Since its opening, the pop-up has received an “incredibly encouraging” reaction, says Lynn Grant, Birds Eye’s senior brand manager, “and the pay-by-picture concept has proven to be an effective way of engaging consumers.”

“We’re excited to see how the public continues to respond to the activity and, given the success of The Picture House so far, we certainly feel there is scope to expand this venture further in the future.”

The notion of alternative payments has been gathering steam of late, particularly in London, where the first pay-per-minute café was recently launched. The UK arm of a Russian chain where “everything is free, except the time you spend there,” Ziferblat charges customers 3p (5 cents) per minute, with coffee, cookies, and whatever else visitors can find included in that price. The place opened in January to a blaze of oohs and ahhs from the city’s laptop ‘n’ latte crowd, but, perhaps unsurprisingly, money quickly became an issue, with a Kickstarter campaign to save Ziferblat’s (remarkably cut price) bacon formed just two months later. After ironing things out with their landlord, the space for “micro-tenants” was back up and running again in hipster-ville Shoreditch, proving once again that paying for things in a normal fashion is like, so 2013.

And smog capital of the world Beijing is also trying its hand at cash-less, card-less payments, attempting to go environmental with a recycling scheme that lowers your subway fares. Commuters can trade in their empty plastic bottles at ticket machines at stations across the city, receiving around 5 to 15 cents for each one handed in as credit onto their subway cards. This is definitely the smartest of the above, giving train dwellers the opportunity to go green at the same time they knock a little off the price of each ticket.

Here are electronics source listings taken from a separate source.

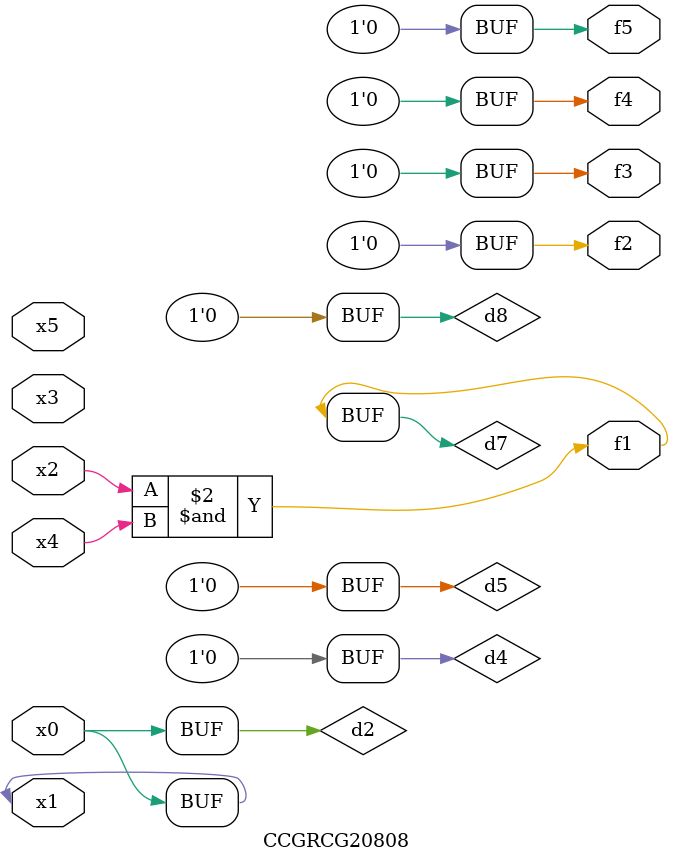
<source format=v>
module CCGRCG20808(
	input x0, x1, x2, x3, x4, x5,
	output f1, f2, f3, f4, f5
);

	wire d1, d2, d3, d4, d5, d6, d7, d8, d9;

	nand (d1, x1);
	buf (d2, x0, x1);
	nand (d3, x2, x4);
	and (d4, d1, d2);
	and (d5, d1, d2);
	nand (d6, d1, d3);
	not (d7, d3);
	xor (d8, d5);
	nor (d9, d5, d6);
	assign f1 = d7;
	assign f2 = d8;
	assign f3 = d8;
	assign f4 = d8;
	assign f5 = d8;
endmodule

</source>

It doesn’t quite have the makings of a snappy social media campaign like the pop-up restaurant, but a chance to do good in exchange for reduced subway fares? Sounds pretty good to me.

It’s hard to see this idea of quirky money-saving campaigns taking off for more expensive products—after all, frozen chicken, coffee and subway tickets all retail at less than $5—but they’re definitely a pretty smart way to create buzz around doing things a little differently. With cash slowly becoming consigned to the currency of yesteryear, perhaps hashtags and coffee meters are the dollars of the future—especially if they mean we get what we’re buying at a snip of the price.

Dinner in exchange for a hashtag? #Totallyin.